Certaines substances ne doivent jamais être prises avec des médicaments classiques. En particulier : le millepertuis (à éviter absolument avec la pilule contraceptive ou un anti-coagulant, certains anti-épileptiques...), le gingko ou encore les teintures à cause de l'alcool qu'elles contiennent. Si vous avez un doute à propos de l'interaction d'une préparation d'aromathérapie ou de phytothérapie ou toute autre interrogation relative à leur utilisation, abstenez-vous d'utiliser ces produits.

Les huiles essentielles sont considérées comme des "préparations" à base de plantes. (Article R5121 du CSP)

Ce sont des "produits odorants, généralement de composition complexe, obtenus à partir d’une matière première végétale botaniquement définie, soit par entraînement par la vapeur d’eau, soit par distillation sèche, ou par un procédé mécanique approprié sans chauffage".

Une huile essentielle est considérée comme un médicament si elle est présentée comme ayant des propriétés pour soigner ou prévenir des maladies humaines ou lorsqu’elle a une action pharmacologique, immunologique ou métabolique. C'est pourquoi les fiches produits n'indiquent que les utilisations traditionnelles de ces produits.

Comme tout produit actif, les huiles essentielles présentent une certaines toxicité, ce qui implique des restrictions d'usage : les femmes enceintes et les enfants ne doivent pas les utiliser, notamment par voie orale et dans tous les cas, les huiles essentielles ne doivent pas être utilisées plus de quelques jours consécutifs. Certaines d'entre elles sont même réservées aux pharmaciens

Même s’ils contiennent des plantes ou des huiles essentielle, les compléments alimentaires ne sont pas des médicaments. L’étiquetage des compléments alimentaires ne peut revendiquer des indications thérapeutiques.

 

Les produits cosmétiques ne sont pas des médicaments . Il n'existe pas d'autorisation préalable de mise sur le marché pour les produits cosmétiques. 

 

Toutefois des "allégations de santé" peuvent être mentionnées dans le respect de la réglementation appliquée aux compléments alimentaires.

Les dispositifs médicaux  incorporent parfois des substances végétales, mais ne sont pas des médicaments.

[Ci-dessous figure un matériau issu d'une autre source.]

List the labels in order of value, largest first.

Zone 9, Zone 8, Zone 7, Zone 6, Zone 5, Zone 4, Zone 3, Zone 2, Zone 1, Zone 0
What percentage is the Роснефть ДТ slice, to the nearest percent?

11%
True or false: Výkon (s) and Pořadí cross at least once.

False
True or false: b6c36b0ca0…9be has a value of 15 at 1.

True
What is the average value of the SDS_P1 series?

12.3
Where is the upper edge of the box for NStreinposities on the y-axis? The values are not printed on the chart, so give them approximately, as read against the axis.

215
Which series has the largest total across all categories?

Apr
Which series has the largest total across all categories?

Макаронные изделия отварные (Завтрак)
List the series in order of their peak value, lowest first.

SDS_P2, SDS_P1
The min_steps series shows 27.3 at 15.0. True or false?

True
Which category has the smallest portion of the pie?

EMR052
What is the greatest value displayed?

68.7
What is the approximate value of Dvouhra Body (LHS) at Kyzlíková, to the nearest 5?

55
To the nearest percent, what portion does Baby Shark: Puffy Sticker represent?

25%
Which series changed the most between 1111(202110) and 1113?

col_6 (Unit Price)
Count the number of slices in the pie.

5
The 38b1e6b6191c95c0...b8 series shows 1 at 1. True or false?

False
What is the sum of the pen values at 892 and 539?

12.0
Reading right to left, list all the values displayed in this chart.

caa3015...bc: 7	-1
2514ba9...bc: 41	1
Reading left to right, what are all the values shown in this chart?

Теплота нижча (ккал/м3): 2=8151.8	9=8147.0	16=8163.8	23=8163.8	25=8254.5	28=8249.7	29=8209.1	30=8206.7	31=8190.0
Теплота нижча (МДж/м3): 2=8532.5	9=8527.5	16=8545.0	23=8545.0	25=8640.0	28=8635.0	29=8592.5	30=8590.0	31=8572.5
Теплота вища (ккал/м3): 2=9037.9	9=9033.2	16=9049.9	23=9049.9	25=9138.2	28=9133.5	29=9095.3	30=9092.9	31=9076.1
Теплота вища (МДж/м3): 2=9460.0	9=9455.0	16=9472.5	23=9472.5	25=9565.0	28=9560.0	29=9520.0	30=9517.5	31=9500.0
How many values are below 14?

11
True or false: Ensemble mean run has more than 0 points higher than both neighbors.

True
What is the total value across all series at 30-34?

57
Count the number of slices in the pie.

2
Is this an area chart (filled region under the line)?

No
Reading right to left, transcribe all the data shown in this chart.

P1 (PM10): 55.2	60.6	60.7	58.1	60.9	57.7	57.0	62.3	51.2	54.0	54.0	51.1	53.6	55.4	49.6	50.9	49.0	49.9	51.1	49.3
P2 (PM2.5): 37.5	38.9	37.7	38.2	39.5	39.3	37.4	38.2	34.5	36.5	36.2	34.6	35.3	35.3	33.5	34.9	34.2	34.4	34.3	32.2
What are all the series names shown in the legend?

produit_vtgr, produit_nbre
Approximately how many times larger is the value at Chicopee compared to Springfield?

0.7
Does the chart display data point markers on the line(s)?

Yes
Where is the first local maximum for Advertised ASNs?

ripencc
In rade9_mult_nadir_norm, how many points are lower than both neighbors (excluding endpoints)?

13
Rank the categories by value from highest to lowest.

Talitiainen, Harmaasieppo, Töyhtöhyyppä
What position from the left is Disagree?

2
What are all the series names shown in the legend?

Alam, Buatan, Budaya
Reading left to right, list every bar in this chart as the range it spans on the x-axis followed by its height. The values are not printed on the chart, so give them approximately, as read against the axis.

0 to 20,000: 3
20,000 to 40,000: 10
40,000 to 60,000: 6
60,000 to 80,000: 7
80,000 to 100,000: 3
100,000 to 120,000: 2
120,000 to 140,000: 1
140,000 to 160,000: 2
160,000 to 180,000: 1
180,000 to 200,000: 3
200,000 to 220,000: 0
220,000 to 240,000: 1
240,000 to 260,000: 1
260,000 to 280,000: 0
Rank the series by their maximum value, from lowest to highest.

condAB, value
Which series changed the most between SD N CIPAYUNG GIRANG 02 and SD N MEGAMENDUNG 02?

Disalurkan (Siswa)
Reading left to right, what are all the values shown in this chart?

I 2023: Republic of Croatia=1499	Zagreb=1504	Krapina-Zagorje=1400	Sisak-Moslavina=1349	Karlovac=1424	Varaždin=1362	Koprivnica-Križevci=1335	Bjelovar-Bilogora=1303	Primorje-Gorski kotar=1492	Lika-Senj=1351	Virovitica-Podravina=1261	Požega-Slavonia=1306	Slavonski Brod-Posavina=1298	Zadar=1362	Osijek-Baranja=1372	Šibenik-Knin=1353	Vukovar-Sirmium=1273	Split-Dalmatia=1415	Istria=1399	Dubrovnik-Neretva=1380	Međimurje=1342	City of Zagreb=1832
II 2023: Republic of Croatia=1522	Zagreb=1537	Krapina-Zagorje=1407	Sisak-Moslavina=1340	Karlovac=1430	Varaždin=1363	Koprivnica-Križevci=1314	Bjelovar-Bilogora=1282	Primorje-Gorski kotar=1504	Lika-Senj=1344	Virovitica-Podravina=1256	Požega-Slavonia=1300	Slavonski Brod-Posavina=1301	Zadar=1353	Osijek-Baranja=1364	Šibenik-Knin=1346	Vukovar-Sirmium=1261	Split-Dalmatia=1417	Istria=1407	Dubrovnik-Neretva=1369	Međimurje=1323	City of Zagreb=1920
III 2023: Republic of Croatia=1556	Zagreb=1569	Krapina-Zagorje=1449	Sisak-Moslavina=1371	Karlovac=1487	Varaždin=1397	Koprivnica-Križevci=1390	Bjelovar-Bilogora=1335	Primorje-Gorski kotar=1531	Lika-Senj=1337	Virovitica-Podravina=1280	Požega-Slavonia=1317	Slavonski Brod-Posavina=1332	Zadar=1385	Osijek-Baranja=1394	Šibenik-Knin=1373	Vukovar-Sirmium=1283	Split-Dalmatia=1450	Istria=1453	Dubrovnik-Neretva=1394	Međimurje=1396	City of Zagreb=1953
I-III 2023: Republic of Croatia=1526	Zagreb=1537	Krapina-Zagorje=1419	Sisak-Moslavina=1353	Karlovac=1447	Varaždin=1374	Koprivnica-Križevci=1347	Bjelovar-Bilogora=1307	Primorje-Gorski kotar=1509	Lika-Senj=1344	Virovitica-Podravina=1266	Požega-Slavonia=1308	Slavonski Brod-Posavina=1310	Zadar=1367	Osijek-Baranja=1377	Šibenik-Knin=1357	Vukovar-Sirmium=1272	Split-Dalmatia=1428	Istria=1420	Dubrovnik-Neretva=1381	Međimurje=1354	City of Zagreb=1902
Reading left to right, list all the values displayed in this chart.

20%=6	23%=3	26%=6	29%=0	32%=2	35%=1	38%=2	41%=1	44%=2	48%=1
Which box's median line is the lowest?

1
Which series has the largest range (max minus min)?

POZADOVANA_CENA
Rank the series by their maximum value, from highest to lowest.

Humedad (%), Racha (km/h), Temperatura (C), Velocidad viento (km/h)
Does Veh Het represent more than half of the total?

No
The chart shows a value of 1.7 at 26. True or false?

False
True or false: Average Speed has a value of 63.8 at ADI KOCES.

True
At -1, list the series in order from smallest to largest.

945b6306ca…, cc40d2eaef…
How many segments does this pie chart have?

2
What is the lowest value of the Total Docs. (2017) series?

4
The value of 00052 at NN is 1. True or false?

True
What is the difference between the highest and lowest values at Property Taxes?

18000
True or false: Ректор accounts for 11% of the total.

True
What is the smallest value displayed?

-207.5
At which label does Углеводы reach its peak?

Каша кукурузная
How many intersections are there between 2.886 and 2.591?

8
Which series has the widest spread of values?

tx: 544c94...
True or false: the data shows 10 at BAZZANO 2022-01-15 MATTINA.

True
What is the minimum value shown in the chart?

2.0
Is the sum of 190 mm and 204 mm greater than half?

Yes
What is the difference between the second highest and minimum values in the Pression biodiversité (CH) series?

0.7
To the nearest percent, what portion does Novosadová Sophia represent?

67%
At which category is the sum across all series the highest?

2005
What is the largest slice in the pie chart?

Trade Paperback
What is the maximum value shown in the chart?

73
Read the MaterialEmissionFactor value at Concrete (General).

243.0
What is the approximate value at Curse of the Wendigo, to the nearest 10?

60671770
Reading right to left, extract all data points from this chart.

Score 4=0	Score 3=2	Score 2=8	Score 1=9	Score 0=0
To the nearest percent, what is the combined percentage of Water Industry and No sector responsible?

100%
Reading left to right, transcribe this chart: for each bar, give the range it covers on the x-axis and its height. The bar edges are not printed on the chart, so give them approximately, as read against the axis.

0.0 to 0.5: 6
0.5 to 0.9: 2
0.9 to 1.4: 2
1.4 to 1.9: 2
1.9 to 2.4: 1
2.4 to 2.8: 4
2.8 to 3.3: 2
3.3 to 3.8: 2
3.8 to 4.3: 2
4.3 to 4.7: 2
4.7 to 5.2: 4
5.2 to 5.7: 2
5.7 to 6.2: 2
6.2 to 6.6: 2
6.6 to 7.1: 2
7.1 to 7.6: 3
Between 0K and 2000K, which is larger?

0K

La principale différence entre un dispositif médical et un médicament réside dans son mode d’action : l’action principale du dispositif médical est obtenue par des moyens physiques (par exemple, une action mécanique, une barrière physique, le remplacement ou le soutien d’un organe ou d’une fonction de l’organisme, etc.) et la présence d’une substance végétale dans sa composition ne doit pas entraîner d’effet pharmacologique ou immunologiques, ni de modification du métabolisme.